If B, who is a non-executant, is in possession and sues for a declaration that the deed is null or void and does not bind him or his share, he has to merely pay a fixed court fee of Rs. 19.50 under Article 17(iii) of Second Schedule of the Act. But if B, a non-executant, is not in possession, and he seeks not only a declaration that the sale deed is invalid, but also the consequential relief of possession, he has to pay an ad-valorem court fee as provided under Section 7(iv) (c) of the Act. Section 7(iv)(c) provides that in suits for a declaratory decree with consequential relief, the court fee shall be computed according to the amount at which the relief sought is valued in the plaint. The proviso thereto makes it clear that where the suit for declaratory decree with consequential relief is with reference to any property, such valuation shall not be less than the value of the property calculated in the manner provided for by clause (v) of Section 7." 8. On the other hand, Mr.
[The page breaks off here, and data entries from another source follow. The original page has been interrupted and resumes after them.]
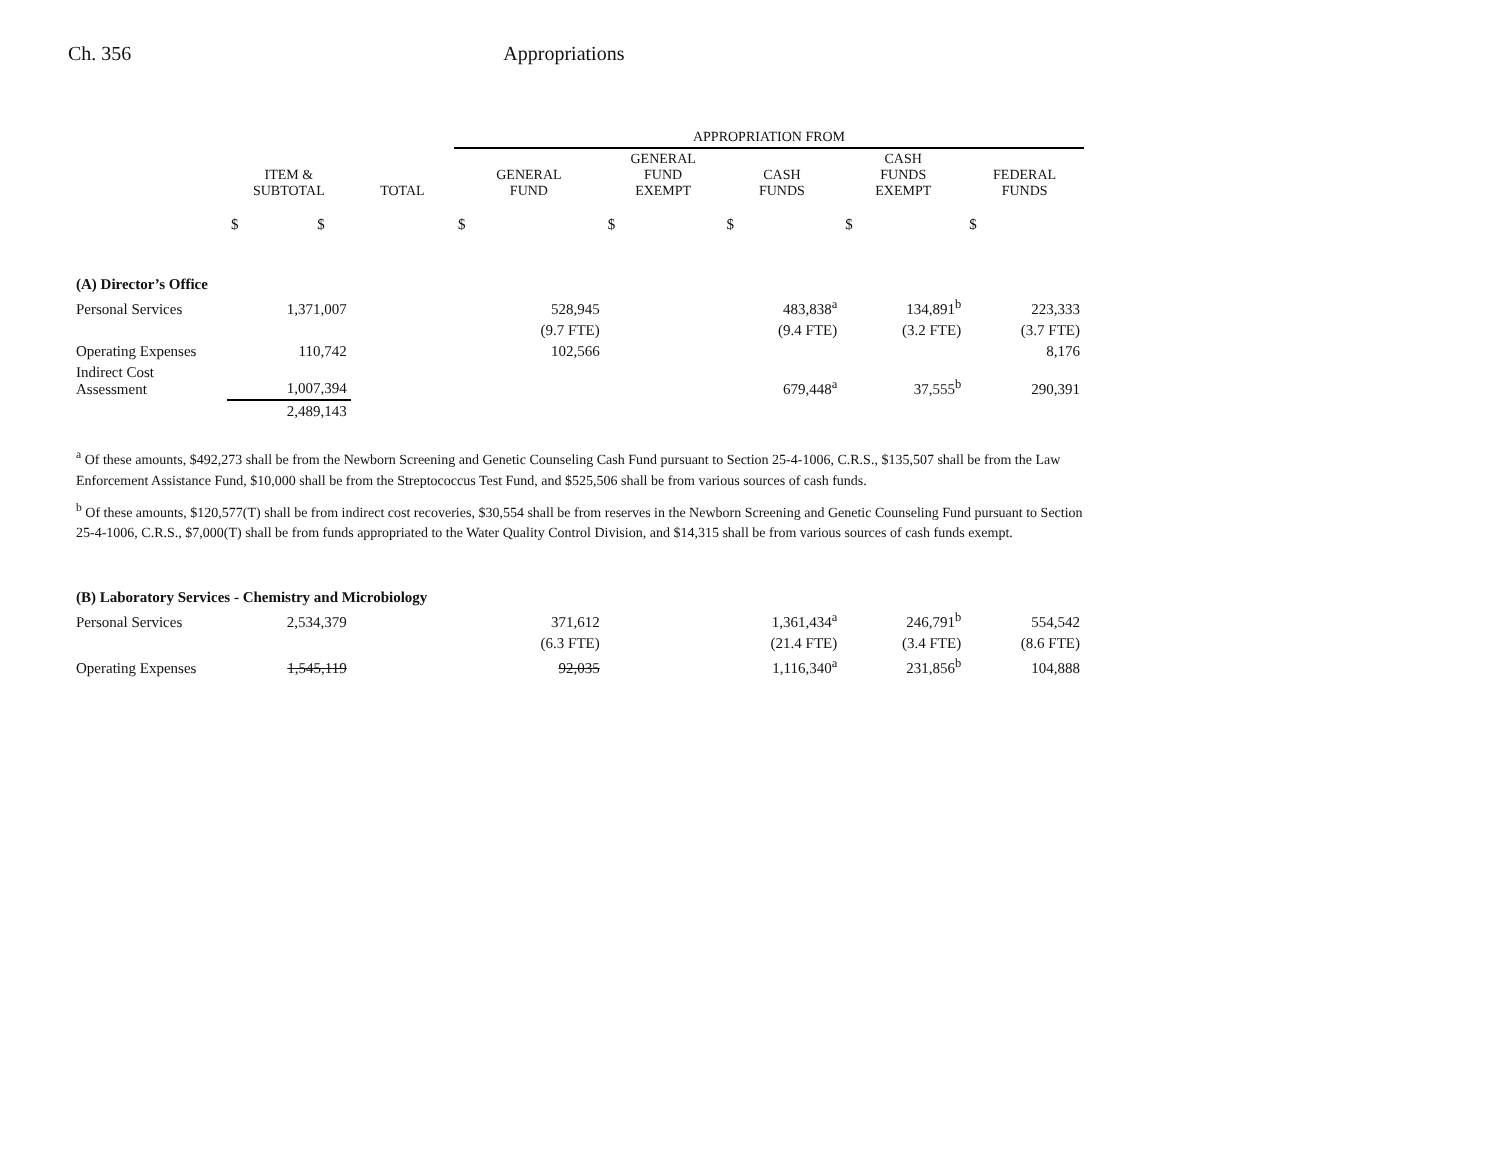Ch. 356 Appropriations
| | | | APPROPRIATION FROM | | | | |
| --- | --- | --- | --- | --- | --- | --- | --- |
| | ITEM & SUBTOTAL | TOTAL | GENERAL FUND | GENERAL FUND EXEMPT | CASH FUNDS | CASH FUNDS EXEMPT | FEDERAL FUNDS |
| | $ $ | | $ | $ | $ | $ | $ |
| (A) Director’s Office | | | | | | | |
| Personal Services | 1,371,007 | | 528,945 | | 483,838<sup>a</sup> | 134,891<sup>b</sup> | 223,333 |
| | | | (9.7 FTE) | | (9.4 FTE) | (3.2 FTE) | (3.7 FTE) |
| Operating Expenses | 110,742 | | 102,566 | | | | 8,176 |
| Indirect Cost Assessment | 1,007,394 | | | | 679,448<sup>a</sup> | 37,555<sup>b</sup> | 290,391 |
| | 2,489,143 | | | | | | |
<sup>a</sup> Of these amounts, $492,273 shall be from the Newborn Screening and Genetic Counseling Cash Fund pursuant to Section 25-4-1006, C.R.S., $135,507 shall be from the Law Enforcement Assistance Fund, $10,000 shall be from the Streptococcus Test Fund, and $525,506 shall be from various sources of cash funds.
<sup>b</sup> Of these amounts, $120,577(T) shall be from indirect cost recoveries, $30,554 shall be from reserves in the Newborn Screening and Genetic Counseling Fund pursuant to Section 25-4-1006, C.R.S., $7,000(T) shall be from funds appropriated to the Water Quality Control Division, and $14,315 shall be from various sources of cash funds exempt.
| (B) Laboratory Services - Chemistry and Microbiology | | | | | | | |
| Personal Services | 2,534,379 | | 371,612 | | 1,361,434<sup>a</sup> | 246,791<sup>b</sup> | 554,542 |
| | | | (6.3 FTE) | | (21.4 FTE) | (3.4 FTE) | (8.6 FTE) |
| Operating Expenses | 1,545,119 | | 92,035 | | 1,116,340<sup>a</sup> | 231,856<sup>b</sup> | 104,888 |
J.S. Hooda, Advocate appearing on behalf of the respondents has vehemently argued that the plaintiff has also sought a decree of possession, therefore, he is liable to pay Court fee even as per the illustration given in para No. 6 of the order passed by this Court in CR No. 22 of 2009. 9. I have heard both learned counsel for the parties and have perused the record with their assistance. 10. Undisputedly, in the sale deeds executed by defendants No. 1 & 2 mentioned hereinabove, the plaintiff is not a party, thus in terms of the law laid down by the Division Bench of this Court in CR. No. 22 of 2009, plaintiff is not liable to pay the ad valorum Court fee as he is only seeking declaration being already in possession and insofar as the alternative prayer for possession is concern, it is a contingent event that in case the plaintiff is dispossessed and the possession is to be restored by the trial Court, plaintiff would pay ad valorum Court fee to claim that relief as well. In view of the above discussion, this revision is allowed and I hold that the order is patently illegal and as such the same is hereby set aside. No costs.